Matthew Botone, Kiowa orator, offered the invocation at the start of the pageant in his native tongue. Father Al of St. Patrick's Mission delivered the opening prayer in English.

The chiefs of many tribes danced following the opening narration by Frank Jones, Kiowa. Maggie Tahone bathed in a golden light and standing to the left of the pageant's council fire told the story as Jones read in signs.

Drawing the greatest ovation was the "rabbit dance" presented by the stripling children of tribesmen in native dress.

The "war dance" performed following the "reaching of manhood by Eagle Nest" was the wildest ritual during the ceremonial. The band of 125 feathered and painted warriors—young and old—hurled themselves into the fury of the dance and to the fast rhythmic

Page 103

beating of the tom-toms and the screeching of war cries practically exhausted themselves in the traditional ceremony.

And as life of "Eagle Nest" progressed through the years portrayed in the story, the dances became more reserved as he reached a venerable age. And in the closing moments, Albert Attocknie, venerable Comanche tribal member, sang the "Death Song" in a quavering voice denoting the last preparation of the Indian for his death.

At the close of the pageant, all Indians in the cast, children, women and men joined in the Buffalo dance.

The Princess of the Exposition, Miss Madeline Frank, was presented with William J. Karty, president of the exposition. The band played and the audience sang "God Bless America." The national anthem was the closing ceremony.3

At the annual meeting of the Old Settlers Association held October 4, 1940, at the Oklahoma Free State Fair at Muskogee, the following officers were elected: Mrs. R. L. Fite, Tahlequah, President; Hon. John Gulager, Vice-President; Mrs. Troy Arrington, Secretary.

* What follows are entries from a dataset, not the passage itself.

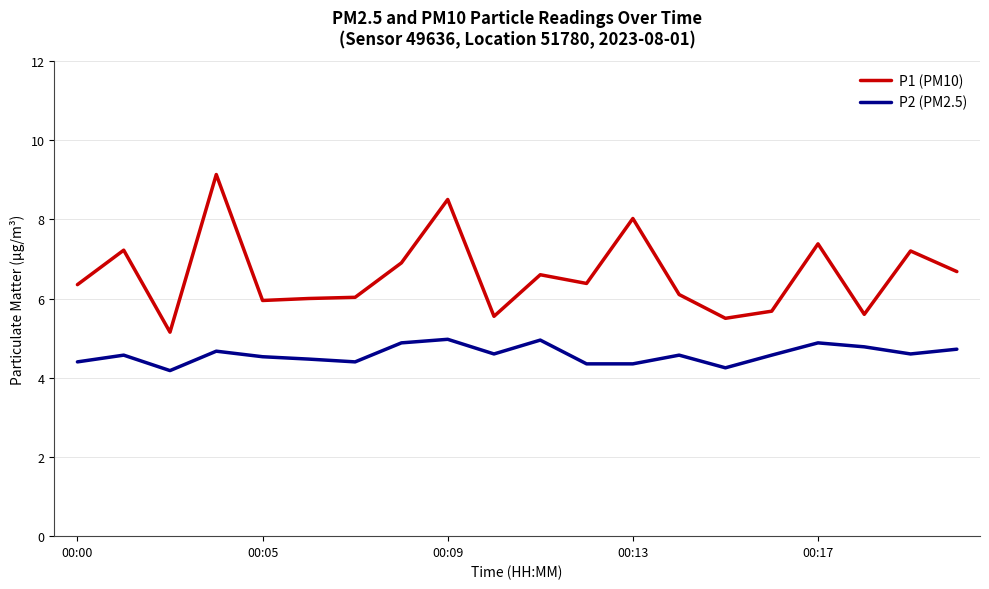

Which series has the largest range (max minus min)?

P1 (PM10)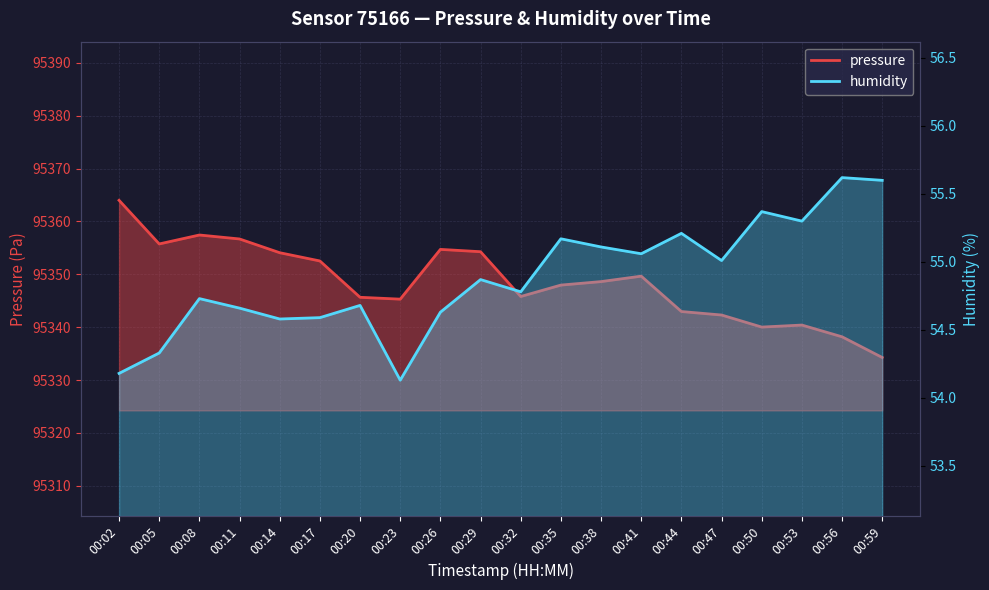

Read the humidity value at 00:14.

54.6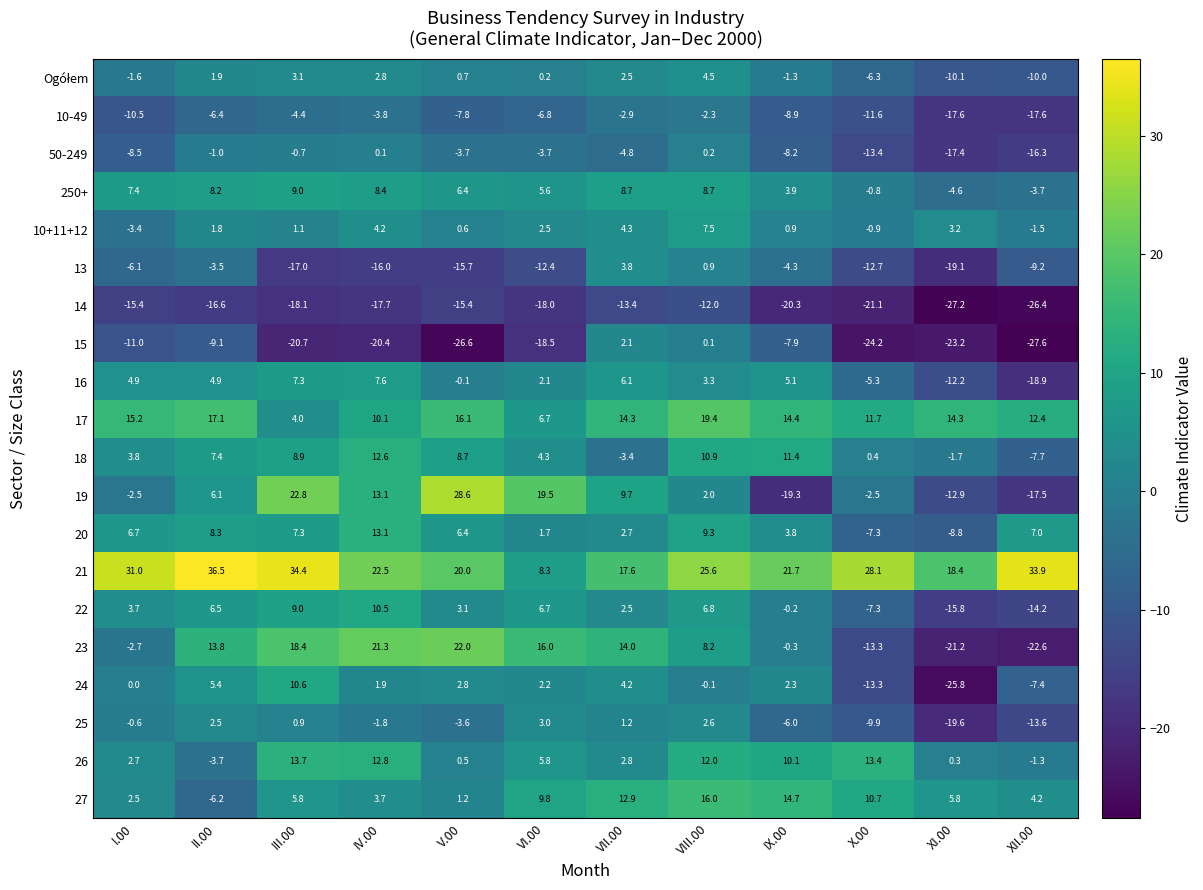

Which series has the largest total across all categories?

21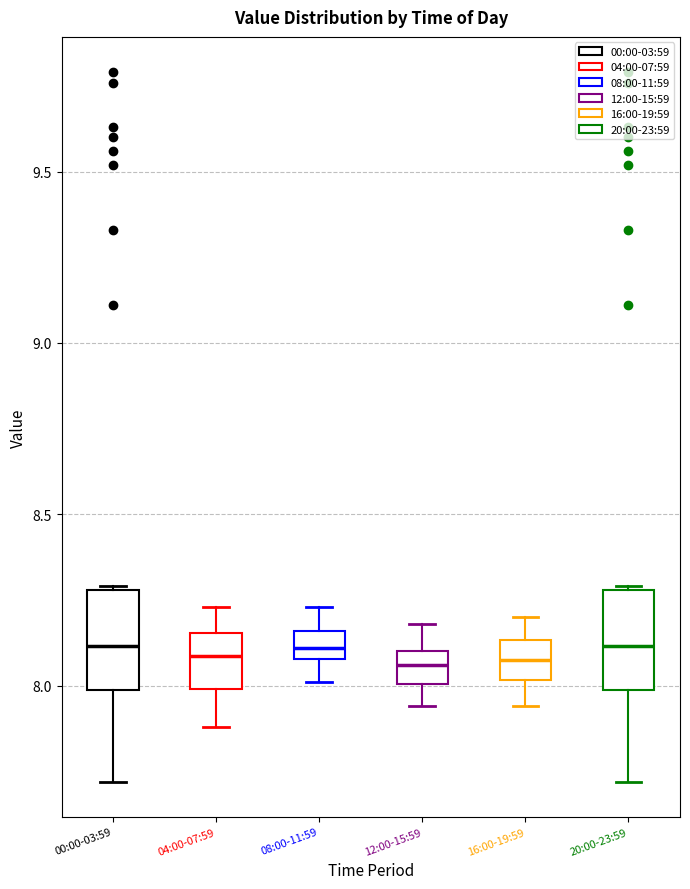

Reading left to right, read every box against the y-axis: the position of its median line, the range the box covers, and the ends of its whiskers. The values are not printed on the chart, so give them approximately, as read against the axis.

00:00-03:59: median 8.10, box 8.00 to 8.30, whiskers 7.70 to 8.30
04:00-07:59: median 8.10, box 8.00 to 8.15, whiskers 7.90 to 8.25
08:00-11:59: median 8.10 (inside the box), box 8.10 to 8.15, whiskers 8.00 to 8.25
12:00-15:59: median 8.05, box 8.00 to 8.10, whiskers 7.95 to 8.20
16:00-19:59: median 8.10, box 8.00 to 8.15, whiskers 7.95 to 8.20
20:00-23:59: median 8.10, box 8.00 to 8.30, whiskers 7.70 to 8.30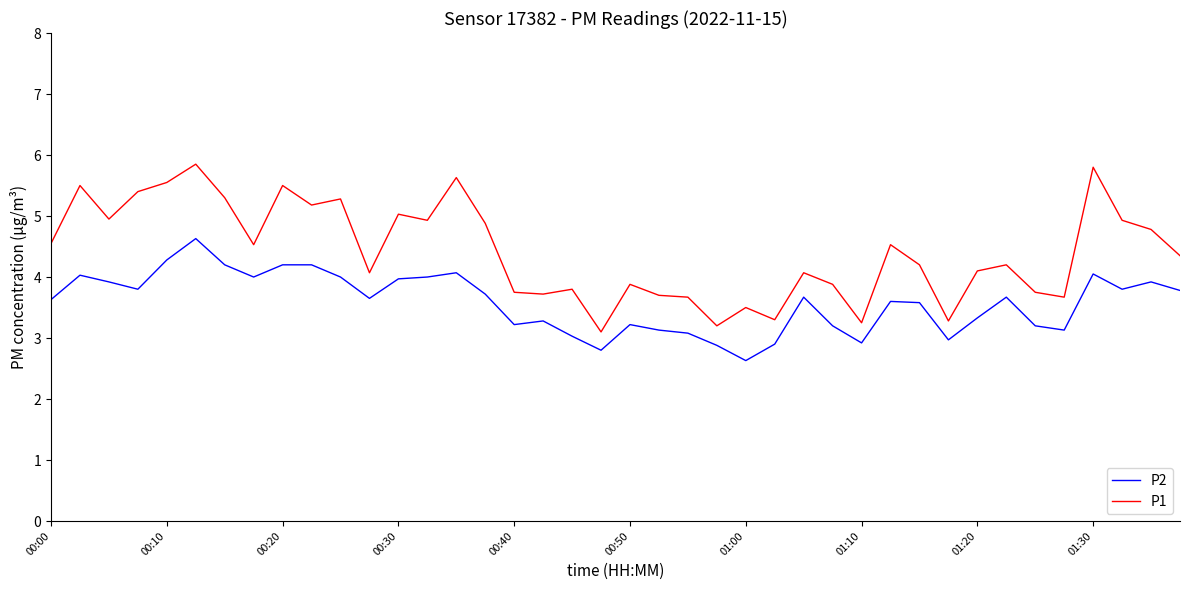

What is the lowest value of the P2 series?

2.6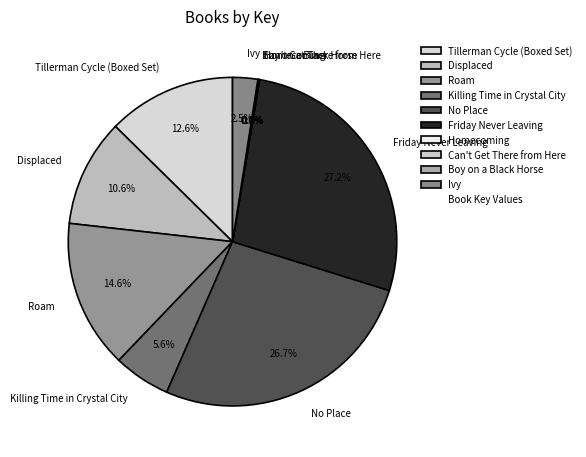

Is the sum of Tillerman Cycle (Boxed Set) and Killing Time in Crystal City greater than half?

No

They succeeded Nate Gibson, Jr., retiring President; Mrs. John Dills, retiring Secretary; and Mrs. F. B. Fite, retiring Vice-President.4

The Latimer County Historical Society was constituted at Wilburton, Oklahoma, on October 18, 1940. The following officers were elected: Professor James D. Morrison, President; Mr. Hobart Boggs, Secretary; County Superintendent of Schools; E. T. Dunlap, Membership Vice-President; City Superintendent of Schools, E. G. Stevens, Program Vice-President. Among those participating in the discussion upon the organization of this Society were President C. C. Dunlap, Eastern Oklahoma Agricultural and Mechanical College; Professor James D. Morrison, Dean R. B. Mitchell, Professor M. E. Derrick, Mr. and Mrs. T. P. Tripp, Dr. J. M. Harris, Superintendent E. T. Dunlap, Superintendent E. G. Stevens, Ray P. Boyce, and the Secretary of the Oklahoma Historical Society, James W. Moffitt. An interesting program of activities for the ensuing year has been outlined by this strong new organization.